Mitt Romney's Mormon religion has never been a disqualifier for the presidency as far as I am concerned. Why should I be any more concerned about a president believing that an angel named Moroni handed down golden tablets to the founder of his religion in the 19th century than I am about a president believing in a religion founded on the idea that a god-man rose from the dead 2,000 years ago? What does disqualify Romney in my view is that he is yet another right-wing religious candidate who wants to further erode the barrier between church and state.
"In recent years," Romney said, "the notion of the separation of church and state has been taken by some well beyond its original meaning. They seek to remove from the public domain any acknowledgment of God. Religion is seen as merely a private affair with no place in public life. It is as if they are intent on establishing a new religion in America--the religion of secularism. They are wrong." By "they," he means everyone who opposes attempts by the politicians from the religious Right to impose their personal beliefs on all Americans.
Mitt Romney is an utter hypocrite. As governor of Massachusetts, he was pro-choice and
pro-gay rights. He wouldn't have been elected in Massachusetts had he run on a right-wing religious platform. He has only adopted conservative religious policy positions since he started running for the Republican presidential nomination.
"We do not insist on a single strain of religion," he said. "Rather, we welcome our nation's symphony of faith." It is a symphony, of course, that does not include me or anyone else who believes in separation of church and state--the unique combination of secular government and religious liberty that was America's founding gift to its own people and the world.
In his speech, Romney also quoted the fiery Massachusetts patriot Samuel Adams, who spoke in favor of official prayer at the First Continental Congress, in 1774. This was the same Sam Adams who, in 1803, wrote his old friend Thomas Paine and chided him for promoting religious "infidelity" in his great book, The Age of Reason. Paine's reply is a classic of freethought, and I leave you with his words:
"What then," Paine asked, "...is this thing called infidelity?
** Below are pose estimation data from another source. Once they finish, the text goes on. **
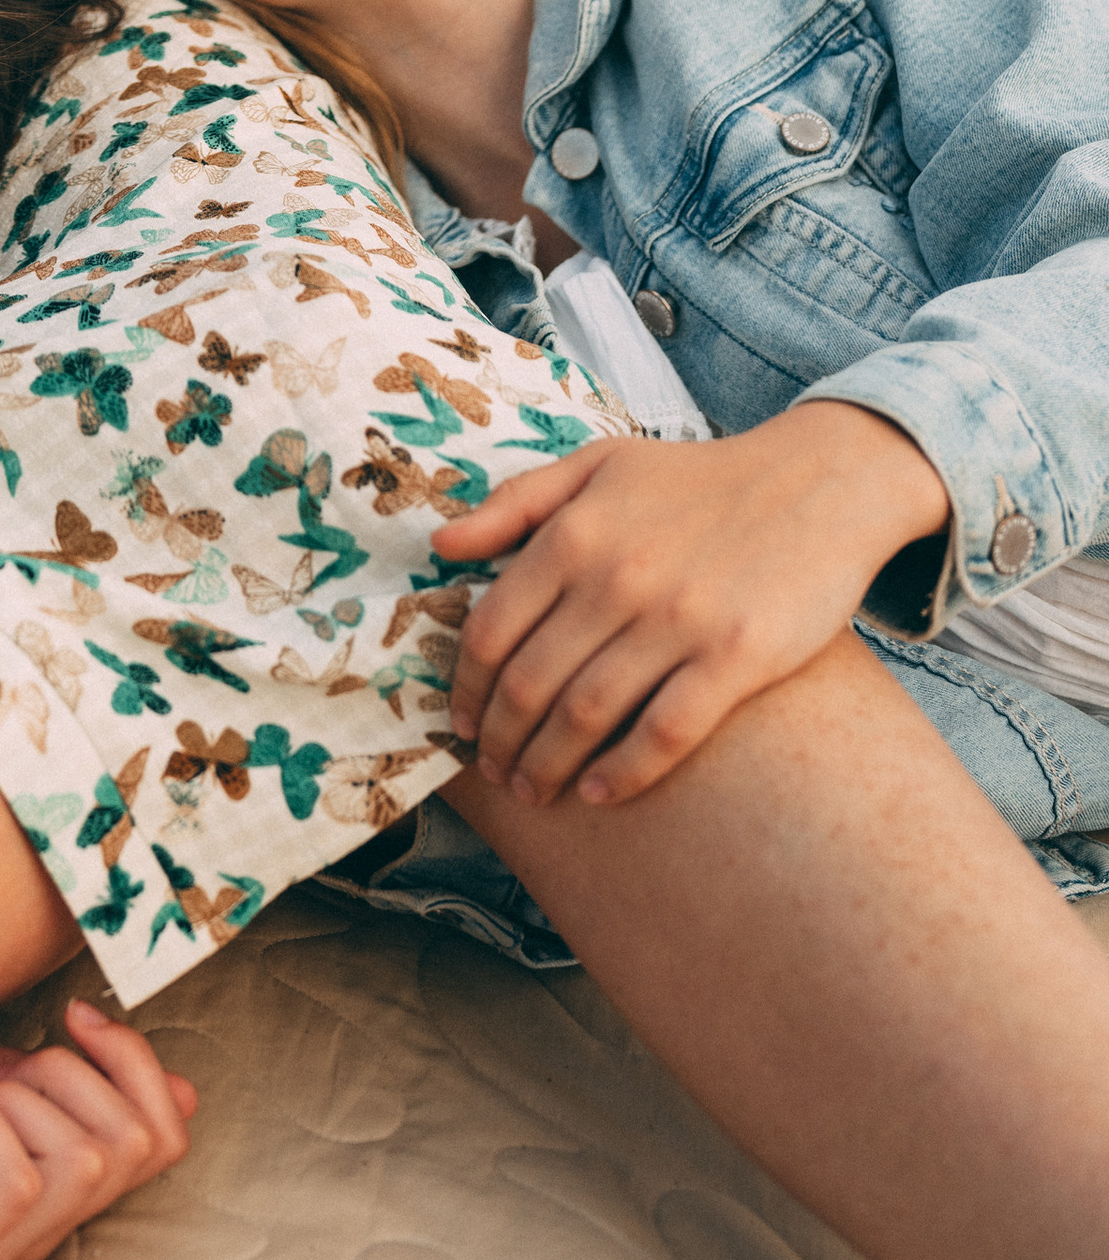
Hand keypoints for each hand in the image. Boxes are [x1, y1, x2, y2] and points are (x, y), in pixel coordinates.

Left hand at [0, 1005, 195, 1259]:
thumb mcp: (8, 1069)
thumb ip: (87, 1089)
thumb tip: (186, 1094)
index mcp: (59, 1196)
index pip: (164, 1141)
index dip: (138, 1063)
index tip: (74, 1014)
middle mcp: (33, 1241)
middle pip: (129, 1142)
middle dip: (64, 1072)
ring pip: (78, 1155)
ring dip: (14, 1091)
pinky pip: (16, 1177)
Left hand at [432, 404, 951, 807]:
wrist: (818, 484)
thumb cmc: (698, 479)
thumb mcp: (598, 464)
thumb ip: (515, 502)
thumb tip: (441, 542)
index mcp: (575, 533)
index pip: (492, 629)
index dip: (466, 686)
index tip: (459, 720)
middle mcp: (616, 578)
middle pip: (530, 682)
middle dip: (500, 737)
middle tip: (493, 769)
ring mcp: (677, 621)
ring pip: (586, 715)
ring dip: (548, 764)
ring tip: (535, 789)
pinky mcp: (737, 658)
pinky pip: (664, 733)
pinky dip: (623, 772)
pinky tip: (600, 794)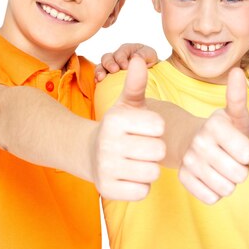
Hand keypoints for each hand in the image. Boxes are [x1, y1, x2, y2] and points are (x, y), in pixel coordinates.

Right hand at [93, 56, 165, 200]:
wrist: (89, 153)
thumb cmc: (118, 126)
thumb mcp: (126, 104)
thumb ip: (136, 84)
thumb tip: (140, 58)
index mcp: (115, 120)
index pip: (159, 126)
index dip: (157, 128)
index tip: (146, 128)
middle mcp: (107, 144)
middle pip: (158, 151)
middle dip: (155, 149)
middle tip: (143, 147)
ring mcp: (105, 168)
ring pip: (152, 173)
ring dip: (150, 168)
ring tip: (138, 160)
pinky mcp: (107, 190)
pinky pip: (143, 191)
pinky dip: (141, 185)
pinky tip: (131, 175)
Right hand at [94, 43, 157, 81]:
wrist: (153, 76)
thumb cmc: (151, 64)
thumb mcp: (151, 56)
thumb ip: (144, 54)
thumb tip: (135, 56)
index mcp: (129, 49)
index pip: (122, 51)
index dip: (122, 58)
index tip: (124, 67)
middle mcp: (119, 56)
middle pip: (109, 57)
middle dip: (110, 63)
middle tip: (114, 71)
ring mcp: (112, 65)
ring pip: (102, 65)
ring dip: (100, 70)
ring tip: (101, 78)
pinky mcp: (108, 75)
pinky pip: (99, 74)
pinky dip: (97, 76)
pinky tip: (98, 82)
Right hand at [178, 68, 248, 203]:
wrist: (191, 140)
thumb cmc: (222, 130)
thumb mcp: (233, 114)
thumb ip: (238, 97)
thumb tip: (235, 70)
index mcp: (214, 125)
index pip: (248, 154)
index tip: (241, 145)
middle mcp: (199, 142)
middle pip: (239, 174)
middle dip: (241, 170)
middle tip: (233, 159)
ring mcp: (189, 161)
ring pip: (226, 188)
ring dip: (230, 182)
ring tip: (223, 168)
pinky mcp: (183, 178)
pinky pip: (211, 198)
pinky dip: (216, 192)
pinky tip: (212, 178)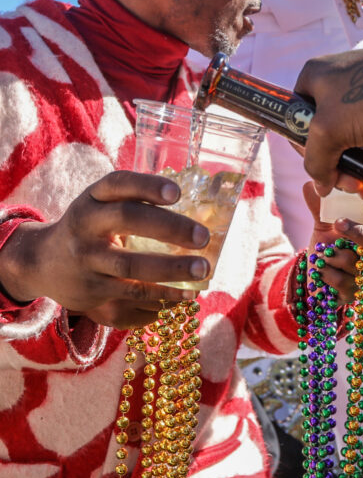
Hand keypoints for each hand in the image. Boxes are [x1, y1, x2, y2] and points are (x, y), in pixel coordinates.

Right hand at [0, 171, 211, 328]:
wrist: (43, 264)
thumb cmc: (91, 230)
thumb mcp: (101, 208)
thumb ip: (136, 203)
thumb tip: (201, 209)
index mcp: (92, 200)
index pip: (117, 184)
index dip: (147, 186)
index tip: (177, 192)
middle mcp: (85, 226)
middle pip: (127, 220)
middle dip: (169, 227)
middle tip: (203, 237)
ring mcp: (87, 260)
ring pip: (131, 265)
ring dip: (171, 269)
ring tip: (203, 269)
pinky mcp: (93, 290)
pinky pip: (133, 293)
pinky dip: (163, 294)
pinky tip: (187, 293)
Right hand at [294, 28, 362, 195]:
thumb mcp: (329, 130)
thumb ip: (316, 161)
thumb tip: (320, 187)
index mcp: (313, 82)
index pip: (297, 124)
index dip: (307, 153)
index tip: (323, 174)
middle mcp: (335, 89)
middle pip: (328, 142)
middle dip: (340, 171)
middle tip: (353, 187)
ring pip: (354, 148)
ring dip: (361, 175)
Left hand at [303, 182, 362, 303]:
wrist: (313, 275)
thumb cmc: (326, 245)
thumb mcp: (322, 224)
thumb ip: (319, 206)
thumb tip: (310, 185)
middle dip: (358, 233)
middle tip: (338, 222)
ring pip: (354, 263)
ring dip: (330, 255)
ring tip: (321, 254)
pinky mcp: (356, 293)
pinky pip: (342, 281)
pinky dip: (325, 273)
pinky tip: (322, 271)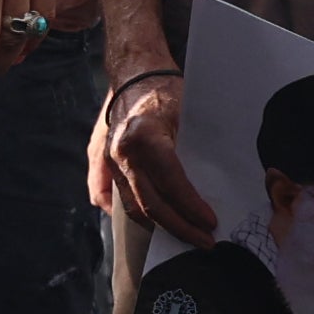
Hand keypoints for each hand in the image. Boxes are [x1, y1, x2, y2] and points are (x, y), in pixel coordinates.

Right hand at [91, 67, 216, 239]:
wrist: (134, 74)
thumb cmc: (166, 92)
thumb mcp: (189, 116)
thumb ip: (195, 152)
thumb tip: (213, 189)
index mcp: (144, 136)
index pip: (171, 184)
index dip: (191, 208)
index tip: (211, 223)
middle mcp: (121, 151)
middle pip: (150, 203)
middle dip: (180, 227)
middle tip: (205, 240)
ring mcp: (107, 159)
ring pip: (132, 205)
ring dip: (159, 225)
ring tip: (184, 233)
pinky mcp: (99, 162)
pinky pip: (107, 197)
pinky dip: (127, 213)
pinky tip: (147, 225)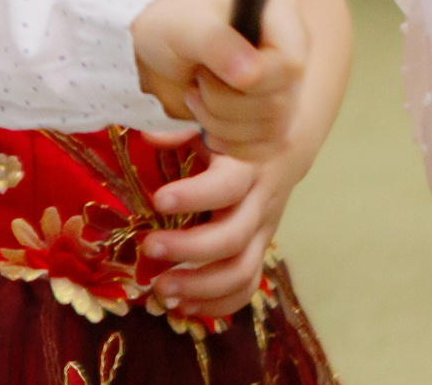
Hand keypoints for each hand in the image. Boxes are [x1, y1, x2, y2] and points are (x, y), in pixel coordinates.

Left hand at [130, 0, 306, 160]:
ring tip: (196, 94)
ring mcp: (289, 89)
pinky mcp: (277, 121)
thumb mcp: (182, 26)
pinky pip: (266, 150)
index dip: (252, 77)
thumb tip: (252, 75)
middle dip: (222, 100)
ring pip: (273, 130)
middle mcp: (293, 52)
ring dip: (220, 122)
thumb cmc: (171, 28)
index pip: (290, 64)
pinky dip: (229, 144)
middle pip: (279, 102)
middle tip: (196, 78)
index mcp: (280, 16)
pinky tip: (208, 124)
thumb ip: (215, 42)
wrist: (158, 55)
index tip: (206, 71)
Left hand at [135, 144, 299, 319]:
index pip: (226, 186)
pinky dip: (217, 304)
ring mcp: (263, 233)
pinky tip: (183, 308)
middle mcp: (259, 204)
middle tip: (149, 249)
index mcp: (246, 166)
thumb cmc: (234, 133)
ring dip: (201, 288)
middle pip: (233, 239)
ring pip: (242, 272)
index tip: (157, 200)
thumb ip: (181, 128)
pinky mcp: (260, 251)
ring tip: (160, 290)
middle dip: (189, 250)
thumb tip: (147, 136)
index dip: (194, 196)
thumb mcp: (212, 122)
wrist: (284, 148)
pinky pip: (246, 287)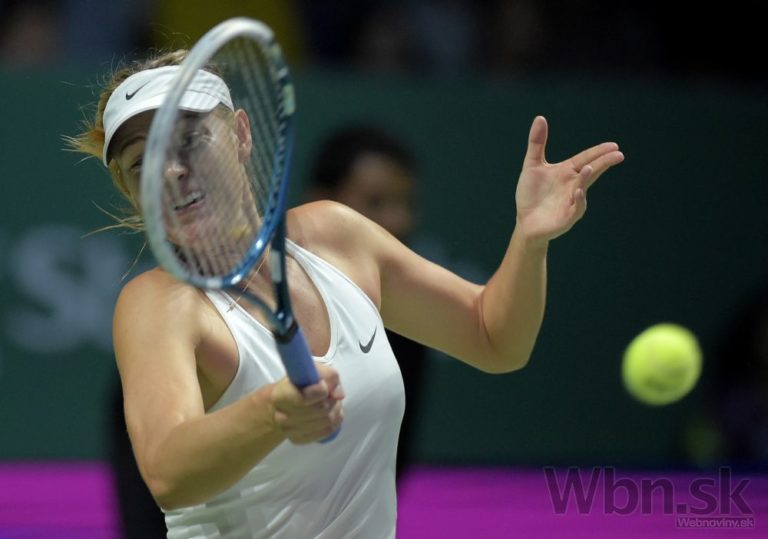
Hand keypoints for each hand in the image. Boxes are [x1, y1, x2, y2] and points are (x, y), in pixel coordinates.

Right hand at [270, 364, 344, 443]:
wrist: (284, 402)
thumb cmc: (299, 383)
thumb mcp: (312, 370)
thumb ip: (328, 376)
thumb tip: (338, 395)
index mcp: (280, 396)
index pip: (304, 399)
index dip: (320, 390)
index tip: (323, 384)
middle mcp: (281, 416)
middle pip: (320, 410)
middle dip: (332, 400)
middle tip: (331, 394)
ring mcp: (289, 431)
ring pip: (327, 421)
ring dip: (336, 410)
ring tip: (332, 402)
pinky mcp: (299, 439)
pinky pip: (327, 432)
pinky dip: (335, 422)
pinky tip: (332, 414)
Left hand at [514, 116, 623, 245]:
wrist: (525, 222)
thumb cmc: (530, 195)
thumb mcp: (532, 165)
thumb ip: (537, 143)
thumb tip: (540, 118)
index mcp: (567, 172)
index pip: (585, 158)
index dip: (598, 152)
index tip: (613, 145)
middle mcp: (573, 185)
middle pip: (591, 171)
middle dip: (603, 163)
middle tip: (618, 154)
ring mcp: (571, 201)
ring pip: (582, 188)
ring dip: (586, 179)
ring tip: (589, 168)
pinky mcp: (567, 217)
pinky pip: (576, 208)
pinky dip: (578, 200)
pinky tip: (578, 192)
If we go back to your ancestors and mine three or four hundred years ago, for we must have had fathers and grandfathers or we should not be here, we shall find them praying to Saints and Virgins, and believing in purgatory and Transubstantiation, and therefore all of us are infidels according to our forefathers' belief....
"...Every sectary, except the Quakers, had been a persecutor. Those who fled from persecution persecuted in their turn, and it is this that has filled the world with persecution and deluged it with blood."
It is our secular government, our separation of church and state, that has largely preserved America from the rest of the world's experience of bloody religious persecution. Mitt Romney doesn't understand the first thing about the principles of the founding fathers, who combined belief in freedom of conscience for everyone (including those Romney sneeringly dismisses for their secularism) with insistence on a government based not on divine authority but on human reason and the rights of man.
Romney is unfit to be president not because he is a Mormon but because he is yet another pandering politician who denigrates America's separation of church and state and jumps on the right-wing, faith-based bandwagon.